It costs money to get even the simplest business up and running from scratch. And if you’re like most aspiring single-mom entrepreneurs, you’re bootstrapping your business without much cash to spare…and not much money coming in. You need every possible break you can get.

And that’s where two special $5,000 tax deals come in.

You have to be in business to have business expenses…it’s one of the main rules of tax law. But during the start-up phase, you’re shelling out money even though you’re technically not in business yet. That’s why organizational and start-up costs are supposed to be treated as “capital expenses,” meaning they count as assets (items your business owns) that your company will be using for more than one year.

But thanks to special rules in the tax law, $5,000 of your start-up costs AND $5,000 of your organizational costs are tax-deductible right away (as long as you do actually start the business) – and that can turn into significant tax savings, extra important when you’re strapped for cash.

What’s my business start date?
For sole proprietors, your start date is the day your company “starts to function as a business,” whether or not you’re earning any money. For more formal business entities, go by the organization date.

Paying to set up your business organization

Every business has a legal form – a business entity. Whether you’re running a freelance copywriting business in your basement or a chain of 30 cupcake shops, your company has an official legal structure (learn more about that here). Even if you haven’t thought about this at all, and just jumped in, your business has its own legal existence.

There are 4 main business forms: sole proprietorship, partnership, LLC, and corporation.

If you decide to start your business as a formal entity (basically anything other than a sole proprietorship), there are costs involved. And even though you’ll be paying these fees and expenses before your company officially starts up, they aren’t considered start-up costs…they count as organizational costs.

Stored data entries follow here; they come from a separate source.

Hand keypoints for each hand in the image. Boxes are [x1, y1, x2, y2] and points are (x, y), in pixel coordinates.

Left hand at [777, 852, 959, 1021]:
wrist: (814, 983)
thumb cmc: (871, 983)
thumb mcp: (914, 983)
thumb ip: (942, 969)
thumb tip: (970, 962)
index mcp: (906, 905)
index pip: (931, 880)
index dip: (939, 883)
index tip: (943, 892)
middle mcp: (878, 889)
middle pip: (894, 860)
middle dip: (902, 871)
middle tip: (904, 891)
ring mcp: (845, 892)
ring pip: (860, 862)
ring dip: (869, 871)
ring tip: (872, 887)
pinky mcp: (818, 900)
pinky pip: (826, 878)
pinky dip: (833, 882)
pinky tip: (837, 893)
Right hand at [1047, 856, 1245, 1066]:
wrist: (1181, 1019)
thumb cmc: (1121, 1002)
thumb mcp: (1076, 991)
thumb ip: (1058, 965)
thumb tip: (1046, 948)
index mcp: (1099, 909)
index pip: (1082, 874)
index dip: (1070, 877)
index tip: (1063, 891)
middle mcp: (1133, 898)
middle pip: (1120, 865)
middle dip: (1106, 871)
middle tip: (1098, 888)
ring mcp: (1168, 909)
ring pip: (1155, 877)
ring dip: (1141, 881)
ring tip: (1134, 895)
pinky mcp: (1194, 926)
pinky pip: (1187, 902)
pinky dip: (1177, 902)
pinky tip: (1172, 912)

The first year you’re company is in business, you can deduct up to $5,000 of your organizational costs, which include things like:

  • Legal fees to create the entity and any organizational documents (like partnership agreements)
  • Accounting fees to set up your books and account for money spent before the official start date
  • State filing fees

If it costs more than $5,000 to organize your business, you can deduct the rest over the next 15 years.

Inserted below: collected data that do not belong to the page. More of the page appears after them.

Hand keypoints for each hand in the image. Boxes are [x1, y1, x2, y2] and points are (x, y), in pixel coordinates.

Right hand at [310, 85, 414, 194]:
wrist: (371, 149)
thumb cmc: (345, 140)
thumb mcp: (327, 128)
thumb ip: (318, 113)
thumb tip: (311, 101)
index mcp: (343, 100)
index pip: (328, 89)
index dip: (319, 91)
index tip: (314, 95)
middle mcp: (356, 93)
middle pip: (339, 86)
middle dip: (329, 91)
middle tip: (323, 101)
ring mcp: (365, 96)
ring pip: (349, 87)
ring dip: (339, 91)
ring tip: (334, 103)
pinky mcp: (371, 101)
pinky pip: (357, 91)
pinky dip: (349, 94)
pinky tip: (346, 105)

What counts as a start-up cost?

Any expenses you pay before your company’s official start date count as start-up costs, even though they’d count as regular business expenses if you paid them on day one.

So what kinds of expenses would that include? Anything you spend while you’re figuring out if, how, where, and when you’re going to start the business counts (like market research or realtor fees). Add to that any costs you incur to actually get your business up and running (everything from Wi-Fi to envelopes to permits).

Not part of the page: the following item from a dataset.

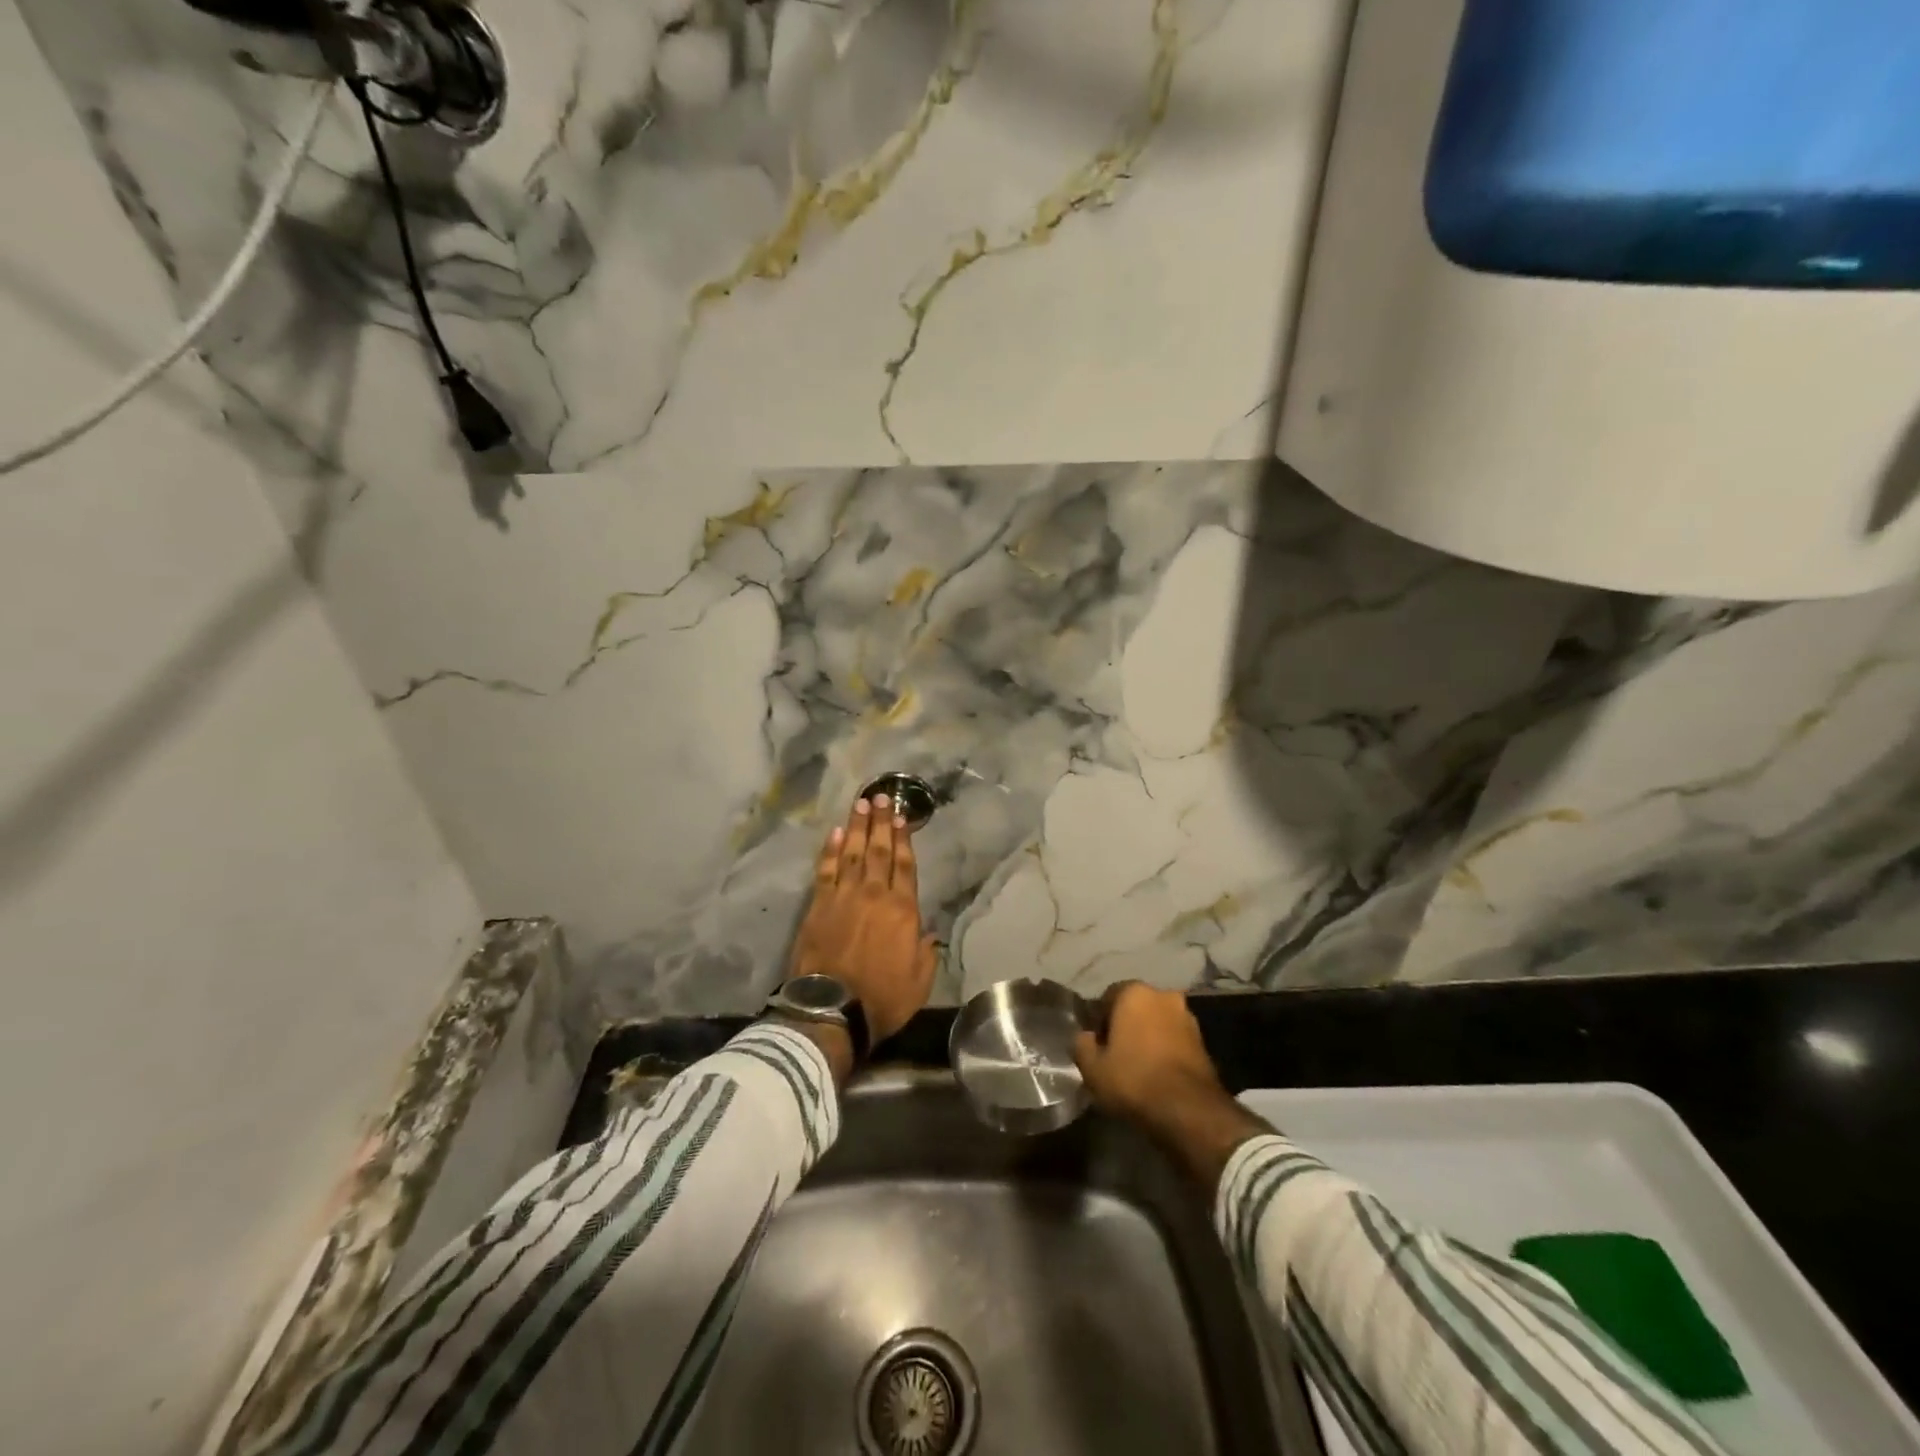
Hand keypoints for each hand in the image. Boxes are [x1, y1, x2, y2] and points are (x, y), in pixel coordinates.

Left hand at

Some common start-up costs include:

  • Travel expenses when you’re scouting a location
  • Advertising for your grand opening
  • Employee hiring and training costs
  • Any money you spend to attract customers, woo lenders, or connect with suppliers
  • Business licenses
  • Professional fees (lawyers, accountants, consultants, etc.)
  • Regular expenses (phone, utilities, rent, insurance) paid before the official start date

Most of the things you spend money on before your company’s official start date can be include here. But some costs are specifically excluded, and can’t be deducted under this special rule. Those costs include inventory, long-term assets (like delivery trucks, for example), organizational costs (like we talked about earlier), or research and development costs.

How does the tax deduction work?

The tax deduction works the same way no matter what legal form your business uses – it just shows up on different tax forms based on the entity.

If you’re a sole proprietor or have a single-member LLC (the most common business forms), you’ll take both deductions – up to $5,000 each – on your Schedule C under the “other expenses” category. Then Schedule C becomes part of your regular personal tax return. (If you have a partnership, corporation, or multi-member LLC, it’s best to have a professional prepare the business tax return.

One catch: If either the organizational or start-up costs run more than $50,000 during the year, you can’t take the full $5,000 first year deduction for that expense type. Instead, you have to reduce your deduction for the amount you paid over $50,000.

For example, if you paid $52,000 in start up costs, your first year deduction would be reduced to $3,000 [$52,000 – $50,000 = $2,000 and $5,000 – $2,000 = $3,000]. (I know it seems ridiculous, but that’s the way our tax law works.) You could still take the full $5,000 in organizational costs (as long as those totaled less than $50,000).

The takeaway: It takes money to get your business started, and these special tax deductions can help you preserve up to $10,000 precious cash while you’re beginning to build your business.